[DATA SHOWN — start]
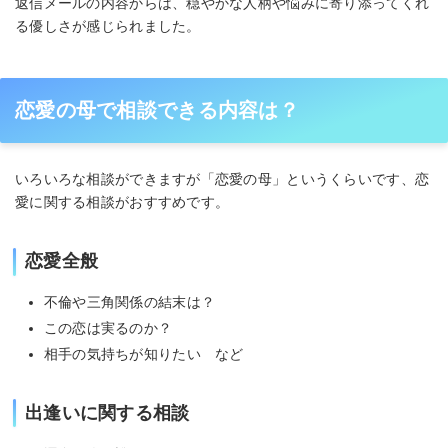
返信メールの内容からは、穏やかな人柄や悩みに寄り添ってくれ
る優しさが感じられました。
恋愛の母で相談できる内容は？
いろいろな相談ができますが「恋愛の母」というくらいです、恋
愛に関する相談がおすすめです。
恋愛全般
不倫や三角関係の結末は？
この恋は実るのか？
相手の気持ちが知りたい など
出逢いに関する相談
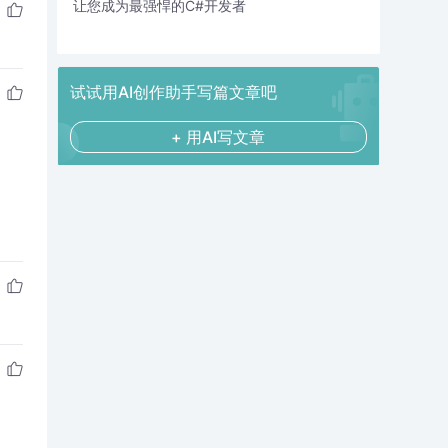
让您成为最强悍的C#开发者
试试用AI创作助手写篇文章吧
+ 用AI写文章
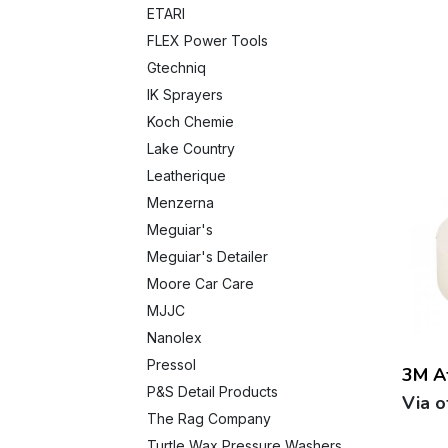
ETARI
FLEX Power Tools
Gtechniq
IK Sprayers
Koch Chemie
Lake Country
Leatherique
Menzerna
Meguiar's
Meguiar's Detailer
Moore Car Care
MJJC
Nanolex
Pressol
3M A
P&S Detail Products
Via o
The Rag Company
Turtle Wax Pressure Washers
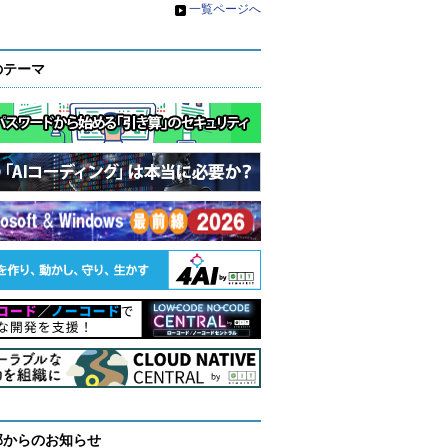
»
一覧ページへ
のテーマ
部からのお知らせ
[DATA SHOWN — finish]
TASK DETAILS -> All lines from the line with "相手の気持ちが知りたい など" through the final line of the data, both included, are to be repeated exactly; no other lines and no pictures.

EXERCISE RESULT ->
相手の気持ちが知りたい など
出逢いに関する相談
让您成为最强悍的C#开发者
试试用AI创作助手写篇文章吧
+ 用AI写文章
ETARI
FLEX Power Tools
Gtechniq
IK Sprayers
Koch Chemie
Lake Country
Leatherique
Menzerna
Meguiar's
Meguiar's Detailer
Moore Car Care
MJJC
Nanolex
Pressol
3M A
P&S Detail Products
Via o
The Rag Company
Turtle Wax Pressure Washers
»
一覧ページへ
のテーマ
部からのお知らせ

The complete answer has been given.